There was a point in my life where The Mars Volta were, in my opinion, the most interesting thing in rock. Those first three full length records, De-Loused In The Comatorium, Frances The Mute, and Amputechture were all in heavy rotation while I moved from my early to mid 20’s. These records were the perfect balance of heavy and creative. Insane records filled with intensity that drew from influences as wide ranging as Fania All Stars, Pink Floyd, Fugazi, and Stockhausen. Delicious albums that I listened to almost daily. Before long, however, it felt like the band kept losing the plot. The records seemed stale, and the live shows also seemed to like some of the “Oomph!” of their earlier sets. When they decided to close up that chapter, it made sense to me. Both Omar Rodriguez-Lopez and Cedric Bixler-Zavala found themselves exploring music apart from each other, and made for some awfully compelling records.
The year that they parted ways was 2012. Now, a mere two years later, Cedric & Omar quietly started putting out new material on the web. Under the name “Antemasque.” These were some great, concise tracks. So, the moment they announced a tour, I decided it was worth my while to see if they’ve really re-inspired themselves.
Before I get to their set, I can’t ignore the opener. Les Butcherettes are, simply put, one of the best live experiences one will ever have. Teri Gender Bender is the absolute greatest frontperson you will every see. I once saw them open for Iggy & The Stooges, and she may have actually put Iggy to shame. She came out wearing a bloodied apron, holding a broom. The set began with her aggressively sweeping the stage and complaining loudly in Spanish. They then proceeded to perform the song “Dress Off,” an intense, pound piece that is just drums and vocals, with Teri writhing around stage like a maniac while singing a dark and intense piece of lyric. The band live is simple- bass, drums, and Teri. Teri sang, played keyboards, and guitar. The keyboard based songs were this frenetic pieces of cabaret punk reminiscent of Dresden Dolls, only somehow significantly more intense. The guitar based songs took on sort of a gothy garage vibe. No matter what the song, you simply couldn’t take your eyes off Teri. Not when she screamed into the mic with it wedged in her mouth while playing guitar. Not when she “crucified” herself later in the set with the aforementioned broom.
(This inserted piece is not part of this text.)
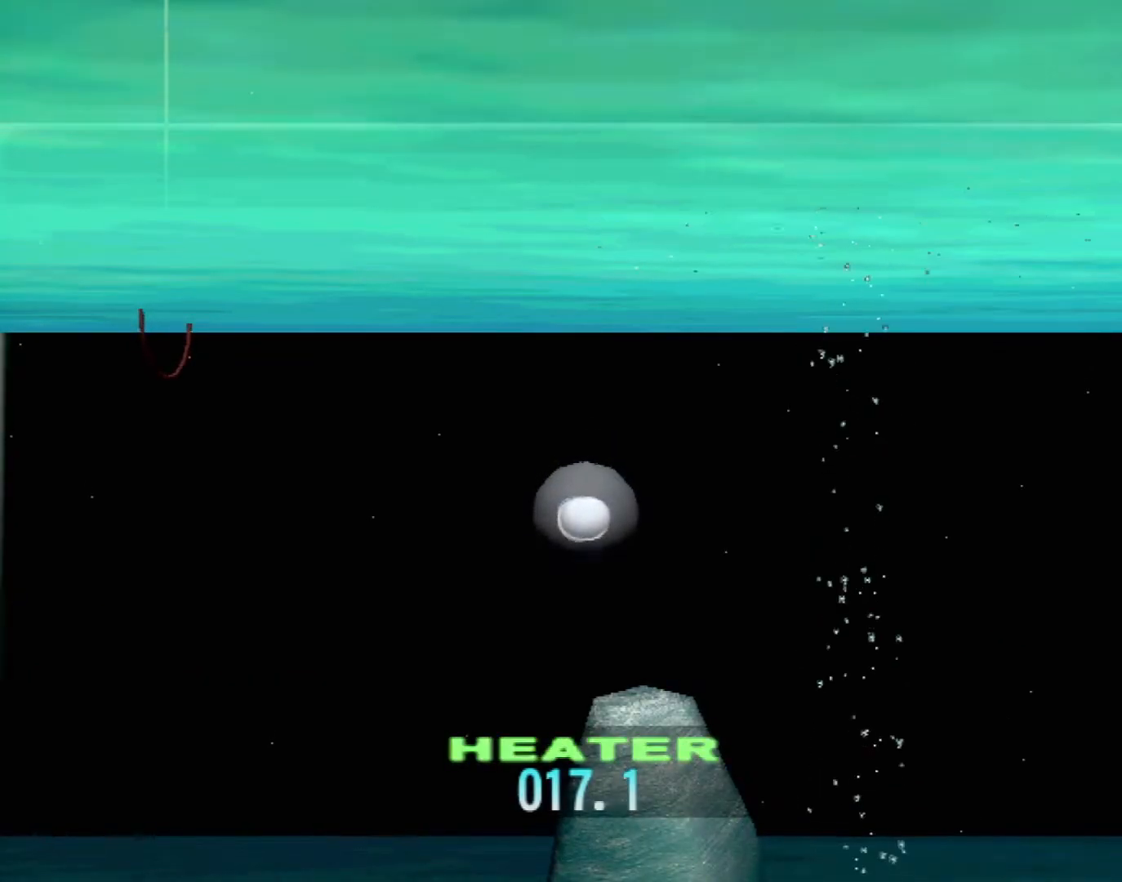
{"buttons": ["DPAD_UP"], "left_stick": "center", "events": []}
I see a lot of bands. Les Butcherettes could very well be the best live act in the business today. Their far too brief 45 minute set was one of the most impressive pieces of performance any human being will bare witness to this year. The sold out crowd was fully converted by the end of the set, and I find it hard to believe that these folks will remain in the “opening” slot much longer. I can’t wait to see the sort of antics that we will see when the band gets to perform a full 90.
Antemasque played their first ever live show on August 2nd, 2014. Shortly after that, they released a full length record in a digital format. No physical release. This show was a mere ten days after that first show, and less than a week after people first got to listen to the album. I honestly wasn’t sure what to expect from the show or the crowd. Would people be expecting the band to play The Mars Volta tracks? At The Drive In? Will people even know the new material. I was certainly only mildly familiar with it.
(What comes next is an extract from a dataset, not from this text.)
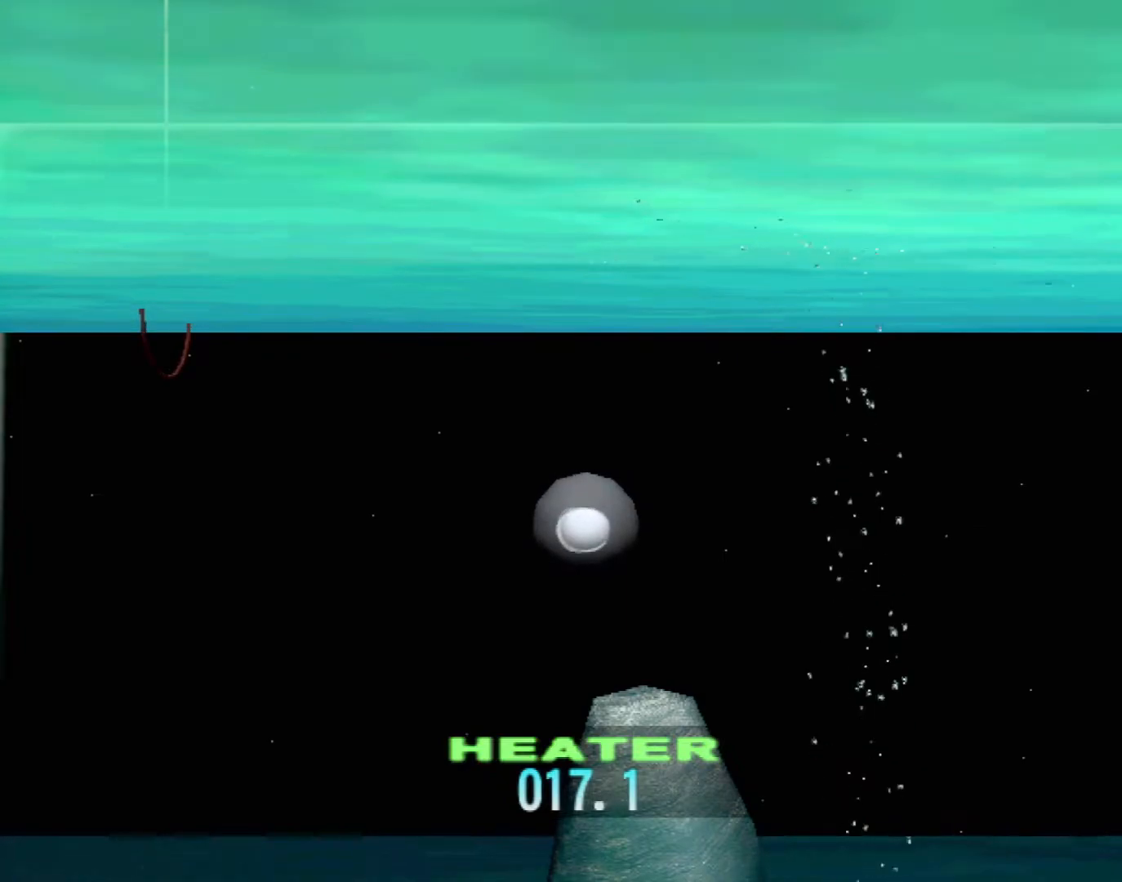
{"buttons": ["DPAD_UP"], "left_stick": "center", "events": []}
Well, from the very first notes, it become very, very clear what we were going to expect from this show. They opened with “Hangin’ In The Lurch.” A concise, aggressive piece of music. This wasn’t “experimental music.” Or “prog rock.” It also wasn’t really punk or metal. It was the sound of pure heaviness. Omar played riff after riff with effortless ease. Cedric’s voice still retains the soulful passion and unbelievable range that he is known for. The set was filled with nothing but this quick, passion filled bursts of pure heavy.
The crowd was equally as passionate as the band, moving in a frantic wave, belting the words to every song as if this record that was only a week old had been with them their entire lives. This was the sound of both a band and an audience that have been revitalized. Cedric sang with the ferocity of a punk rock James Brown, and still has those insane dance moves that he is well known for. Unlike The Mars Volta or At The Drive In, Cedric also made sure to take the time to talk to the crowd. He told incredibly goofy and surreal stories. He discussed a Kiss Halloween Special that he once saw. He informed the crowd on numerous occasions that the band does, and never has, played “progressive rock.” The band was fleshed out by Omar’s brother, Marfred Rodriguez-Lopez on bass and Volta drummer Dave Elitch. The rhythm section was tight as can be. The whole set, which clocked in at an even 60 minutes on the nose, felt like a perfect well oiled machine that’s been playing these songs for years.
There was only one mis-step in the set. The second to last song, “Providence,” did meander a bit too much drifting into “jam” territory. With such a focused and precise set, this bit of noodling in the middle of the song ended up feeling like “filler.” I’d much rather a cover tune thrown in for good measure than stretching a perfectly good four minute song into the 8-10 minute range. However, this was really the only lull in the set, so maybe the band simply needed to take a breath.
Nonetheless, it was a nearly perfect set that proved that one of the most important duos in the history of rock are back and better than ever. Antemasque was a treat, and I hope they return many times over.